Vigisat : La surveillance des océans se renforce
# Industrie

Vigisat : La surveillance des océans se renforce

C'est à la pointe de la Bretagne que la première station de réception d'images satellites radar en temps réel a été installée. En tête de pont de ce projet, la société toulousaine CLS et sa division radar implantée à Brest depuis 2008.

Les pollueurs des mers et les pêcheurs illégaux n'ont qu'à bien se tenir. La surveillance des océans se renforce. La France, s'est dotée, en septembre, de la première station civile de réception directe d'images satellites radar. Elle se nomme Vigisat et a été installée dans un délai record de quatre mois à la pointe du Diable, sur le technopôle Brest-Iroise. Vigisat se présente sous la forme d'un cylindre blanc de 9 mètres de large. Il abrite une antenne de 5,4mètres de haut. Ce radôme capte les informations transmises par plusieurs satellites (ERS 2 et Envisat et des Canadiens Radarsat 1 et Radarsat). Il les envoie ensuite à un centre d'analyse implanté à proximité. Les applications possibles de cet outil innovant et unique en France sont variées.
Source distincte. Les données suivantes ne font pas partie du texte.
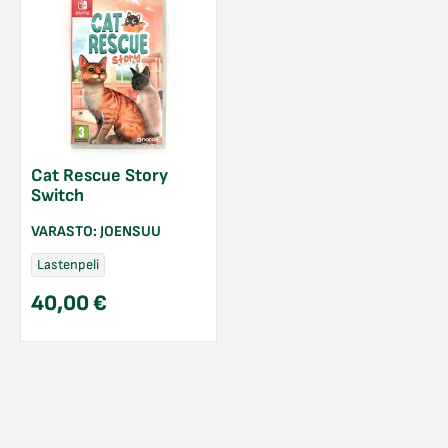
Cat Rescue Story
Switch
VARASTO:
JOENSUU
Lastenpeli
40,00
€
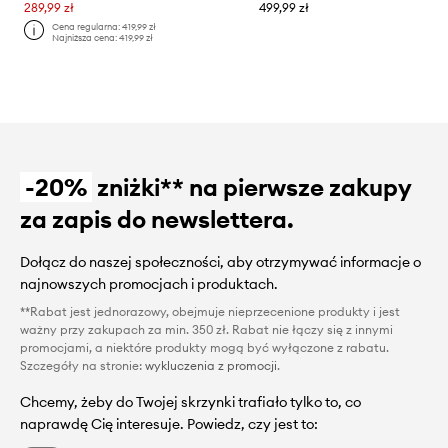
289,99 zł
499,99 zł
Cena regularna:
419,99 zł
Najniższa cena:
419,99 zł
-20%
zniżki** na pierwsze zakupy
za zapis do newslettera.
Dołącz do naszej społeczności, aby otrzymywać informacje o
najnowszych promocjach i produktach.
**Rabat jest jednorazowy, obejmuje nieprzecenione produkty i jest
ważny przy zakupach za min. 350 zł. Rabat nie łączy się z innymi
promocjami, a niektóre produkty mogą być wyłączone z rabatu.
Szczegóły na stronie:
wykluczenia z promocji
.
Chcemy, żeby do Twojej skrzynki trafiało tylko to, co
naprawdę Cię interesuje. Powiedz, czy jest to:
Vigisat peut surveiller les côtes, les pollutions sur les bassins versants bretons, le trafic marchand, la pêche, renforcer l'action de l'État en mer, recueillir des informations sur les champs de vent, la hauteur des vagues pour les installateurs d'éoliennes offshores... Les «scènes radar», autrement dit les images brutes captées, qui nécessitent une analyse, sont infiniment plus précises que les images optiques (Google Earth par exemple). En moins de dix minutes, et avec une précision de trois mètres maximum, on peut savoir de terre ce qui se passe au large en mer. Ainsi, depuis l'installation de Vigisat, au moins deux pollutions de navire, dont une à la sortie du Havre, ont pu être détectées.




« Convaincre l'État»

Le projet avait été initié, en 2003, par Vincent Kerbaol, fondateur de l'entreprise brestoise Boost Technologies, rachetée en 2008 par la Toulousaine CLS (cf. ci-dessous). Pour faire aboutir ce projet de longue haleine, il aura donc fallu le concours des collectivités locales et territoriales (Région, Département, BMO, Europe) et de CLS. Porté par l'école Télécom Bretagne dans le cadre du contrat de projet État-Région 2007-2013, le dossier de partenariat public-privé prévoit un financement de 3,5 M€ sur cinq ans, pour l'achat des scènes radars et leur mise à disposition des scientifiques bretons. «Cela représente un tiers environ du coût global du projet sur cinq ans(9 M€, ndlr)», explique André Chomette, directeur de Télécom Bretagne. Pour rentabiliser l'opération, CLS, qui espère un développement de son activité radar grâce à Vigisat, devra trouver 5 à 6 M€ de contrats sur cette période (cf. ci-dessous).




Création d'un groupement d'intérêt scientifique

Le choix d'un tel partenariat public-privé s'explique par le double intérêt scientifique et économique de Vigisat. D'un côté, il contribue à développer une entreprise et l'emploi sur place, de l'autre il positionne, au niveau européen, la recherche bretonne sur la surveillance des océans. Télécom Bretagne a ainsi créé un groupement d'intérêt scientifique (Bretagne Télédétection) réunissant des acteurs académiques bretons en télédétection spatiale. Il rassemble l'Université de Rennes, le laboratoire LOS de l'Ifremer, l'IUEM, l'Agrocampus, l'Isria et l'Inria. Nul doute que des synergies se mettront en place avec Climsat, centre mondial d'images satellites de l'ONU. Cette antenne dédiée à la lutte contre le changement climatique s'est implantée à Brest en 2009. Sa mission est de mettre des cartes satellites à la disposition des régions vulnérables aux changements climatiques.